Meurtre de l’ex-colonel Boudanov : la vengeance d’un fils

Le comité d’enquête sur l’assassinat de l’ancien colonel Youri Boudanov en juin 2011 a présenté son acte d’accusation à l’encontre de l’assassin présumé, Yusuf Haji Temerkhanov. La défense a pris connaissance du dossier avant que ce dernier soit envoyé pour approbation au bureau du procureur. L’accusé ne reconnaît pas les faits.

Pour les enquêteurs, le meurtrier du colonel Boudanov est Yusuf Hadji Temerkhanov. Lors de son arrestation en août 2011, ce ressortissant tchétchène âgé de 40 ans s’était fait passer pour un autre de ses compatriotes, Magomed Souleimanov. Les juges ont découvert la supercherie après une analyse ADN et révélé que le suspect s’était procuré un faux passeport au nom de Magomed Souleimanov auprès d’un membre de la municipalité d’Argoun.

La vengeance d’un fils

D’après les résultats de l’enquête, le motif de l’assassinat serait une vendetta. En 2000, le colonel Boudanov est ses hommes auraient fusillé le père de l’assassin présumé, avant de brûler son café et sa voiture dans le village de Galdagan, en Tchétchénie. La même année, le ministère de la région de Goudermes avait ouvert une enquête pénale pour meurtre et dégradation de la propriété du père de Termekhanov mais il avait dû clore le dossier en 2008, faute d’être parvenu à identifier les coupables.

Les enquêteurs estiment que les militaires ont pu commettre un tel crime et que, devant l’impuissance de la justice, Yusuf Haji Temerkhanov se soit résolu à se faire justice personnellement. C’est donc pour cette raison qu’il aurait tué le colonel Boudanov, déjà condamné en 2003 par une cour martiale pour le meurtre d’une jeune fille tchétchène, Elza Koungaïeva, crime représentatif de toutes les exactions perpétrées par l’armée russe lors de la guerre aux yeux des Tchétchènes.

★ ★ ★ ★

Questions:
[1] Relevez tous les noms de lieux cités dans l'extrait ci-dessus.
[2] Selon l'extrait, quel âge avait le suspect au moment de son arrestation en août 2011 ?
[3] D'après l'extrait, pourquoi Yusuf Haji Temerkhanov aurait-il décidé de se faire justice lui-même ? Expliquez-le en une à trois phrases, s'il vous plaît.

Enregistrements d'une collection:
★ ★ ★ ★

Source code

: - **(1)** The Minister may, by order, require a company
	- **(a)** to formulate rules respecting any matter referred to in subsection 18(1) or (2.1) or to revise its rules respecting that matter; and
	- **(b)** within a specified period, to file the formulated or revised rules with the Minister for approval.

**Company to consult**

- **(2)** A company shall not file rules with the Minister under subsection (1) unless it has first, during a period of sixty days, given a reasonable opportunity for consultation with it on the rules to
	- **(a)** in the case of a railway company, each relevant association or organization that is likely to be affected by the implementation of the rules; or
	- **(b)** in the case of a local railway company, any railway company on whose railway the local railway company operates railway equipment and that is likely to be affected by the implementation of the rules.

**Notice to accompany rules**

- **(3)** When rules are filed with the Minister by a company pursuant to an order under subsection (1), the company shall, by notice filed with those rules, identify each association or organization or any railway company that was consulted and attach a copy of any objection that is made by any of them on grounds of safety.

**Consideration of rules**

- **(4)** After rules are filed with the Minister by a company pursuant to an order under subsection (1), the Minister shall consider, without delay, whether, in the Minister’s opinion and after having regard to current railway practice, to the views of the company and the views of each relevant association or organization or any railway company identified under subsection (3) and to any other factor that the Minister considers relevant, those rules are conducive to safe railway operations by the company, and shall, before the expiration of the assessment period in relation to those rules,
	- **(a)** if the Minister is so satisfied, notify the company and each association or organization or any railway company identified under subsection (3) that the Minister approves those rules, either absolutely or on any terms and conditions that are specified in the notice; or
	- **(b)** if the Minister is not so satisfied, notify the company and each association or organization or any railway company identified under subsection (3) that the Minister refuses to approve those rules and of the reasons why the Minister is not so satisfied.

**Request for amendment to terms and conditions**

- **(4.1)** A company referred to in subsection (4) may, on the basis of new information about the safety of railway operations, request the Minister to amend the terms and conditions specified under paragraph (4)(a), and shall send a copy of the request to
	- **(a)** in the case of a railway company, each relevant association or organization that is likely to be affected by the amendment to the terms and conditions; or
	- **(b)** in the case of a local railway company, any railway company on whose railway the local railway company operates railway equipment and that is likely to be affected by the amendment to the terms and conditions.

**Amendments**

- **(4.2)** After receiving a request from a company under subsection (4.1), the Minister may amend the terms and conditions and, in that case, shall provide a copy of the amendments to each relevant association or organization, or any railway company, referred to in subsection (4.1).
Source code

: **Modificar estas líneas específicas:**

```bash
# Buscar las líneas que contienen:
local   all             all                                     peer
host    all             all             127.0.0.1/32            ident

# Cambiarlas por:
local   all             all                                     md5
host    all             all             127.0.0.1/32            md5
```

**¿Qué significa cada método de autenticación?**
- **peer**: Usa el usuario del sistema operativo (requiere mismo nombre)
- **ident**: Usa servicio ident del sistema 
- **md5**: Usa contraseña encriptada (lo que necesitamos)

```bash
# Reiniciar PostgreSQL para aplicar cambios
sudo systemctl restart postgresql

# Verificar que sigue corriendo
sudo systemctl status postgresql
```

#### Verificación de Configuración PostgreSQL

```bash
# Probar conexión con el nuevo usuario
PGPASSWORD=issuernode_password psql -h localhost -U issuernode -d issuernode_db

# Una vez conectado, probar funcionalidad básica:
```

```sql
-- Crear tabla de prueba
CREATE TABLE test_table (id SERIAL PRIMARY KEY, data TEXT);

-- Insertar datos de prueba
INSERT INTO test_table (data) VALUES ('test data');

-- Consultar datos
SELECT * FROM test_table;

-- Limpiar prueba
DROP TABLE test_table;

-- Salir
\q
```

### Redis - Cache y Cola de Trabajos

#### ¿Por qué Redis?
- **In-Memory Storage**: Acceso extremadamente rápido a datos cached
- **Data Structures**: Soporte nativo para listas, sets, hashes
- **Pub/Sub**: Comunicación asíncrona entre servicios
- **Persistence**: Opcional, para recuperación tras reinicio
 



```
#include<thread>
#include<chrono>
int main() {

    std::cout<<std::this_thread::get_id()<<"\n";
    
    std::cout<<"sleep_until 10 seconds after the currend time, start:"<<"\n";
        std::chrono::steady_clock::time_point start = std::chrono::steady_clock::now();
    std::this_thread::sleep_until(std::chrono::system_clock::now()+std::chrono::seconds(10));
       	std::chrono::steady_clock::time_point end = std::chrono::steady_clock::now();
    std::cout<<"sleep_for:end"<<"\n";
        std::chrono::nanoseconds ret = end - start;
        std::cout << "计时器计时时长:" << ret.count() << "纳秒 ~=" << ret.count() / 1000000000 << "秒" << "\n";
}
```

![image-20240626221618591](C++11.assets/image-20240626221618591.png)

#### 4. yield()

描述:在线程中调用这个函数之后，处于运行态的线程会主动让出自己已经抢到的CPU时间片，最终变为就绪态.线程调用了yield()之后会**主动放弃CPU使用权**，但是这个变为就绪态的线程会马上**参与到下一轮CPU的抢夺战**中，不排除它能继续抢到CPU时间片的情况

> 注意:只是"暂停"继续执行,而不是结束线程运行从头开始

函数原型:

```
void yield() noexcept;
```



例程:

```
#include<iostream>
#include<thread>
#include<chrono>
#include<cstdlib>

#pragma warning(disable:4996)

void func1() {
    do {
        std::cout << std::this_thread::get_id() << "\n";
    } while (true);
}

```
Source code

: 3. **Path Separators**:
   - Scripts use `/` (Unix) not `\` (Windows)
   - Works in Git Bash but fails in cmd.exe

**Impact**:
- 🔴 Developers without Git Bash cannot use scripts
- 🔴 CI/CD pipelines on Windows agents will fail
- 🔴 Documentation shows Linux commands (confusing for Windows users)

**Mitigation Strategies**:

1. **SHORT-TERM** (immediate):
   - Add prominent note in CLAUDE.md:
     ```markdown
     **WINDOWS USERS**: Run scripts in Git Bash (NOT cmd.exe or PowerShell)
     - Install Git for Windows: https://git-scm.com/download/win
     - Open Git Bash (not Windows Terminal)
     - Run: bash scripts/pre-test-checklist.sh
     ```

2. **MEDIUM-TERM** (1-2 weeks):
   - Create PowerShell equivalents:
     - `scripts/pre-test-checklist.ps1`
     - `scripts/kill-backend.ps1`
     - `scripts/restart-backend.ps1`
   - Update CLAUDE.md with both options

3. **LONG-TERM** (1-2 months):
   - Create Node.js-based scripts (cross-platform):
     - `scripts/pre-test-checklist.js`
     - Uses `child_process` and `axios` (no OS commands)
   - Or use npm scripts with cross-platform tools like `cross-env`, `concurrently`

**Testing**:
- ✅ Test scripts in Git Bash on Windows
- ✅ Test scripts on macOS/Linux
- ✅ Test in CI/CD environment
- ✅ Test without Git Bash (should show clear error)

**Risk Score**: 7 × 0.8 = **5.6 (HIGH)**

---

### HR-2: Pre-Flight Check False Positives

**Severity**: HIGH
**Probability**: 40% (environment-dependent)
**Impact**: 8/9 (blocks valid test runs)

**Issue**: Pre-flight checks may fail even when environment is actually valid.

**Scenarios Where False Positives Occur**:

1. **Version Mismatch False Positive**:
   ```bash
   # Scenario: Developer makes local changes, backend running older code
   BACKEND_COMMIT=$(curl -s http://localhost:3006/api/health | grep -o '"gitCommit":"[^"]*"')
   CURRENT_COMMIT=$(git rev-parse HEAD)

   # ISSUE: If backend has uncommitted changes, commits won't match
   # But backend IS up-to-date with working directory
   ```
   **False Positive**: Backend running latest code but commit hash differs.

★ ★ ★ ★

Réponses:
[1] Argoun, Galdagan, Tchétchénie, Goudermes

[2] Il avait 40 ans.

[3] L'enquête pénale ouverte en 2000 sur le meurtre de son père et la dégradation de ses biens a été close en 2008, faute d'avoir identifié les coupables. Devant cette impuissance de la justice, il aurait choisi de venger lui-même son père en tuant le colonel Boudanov.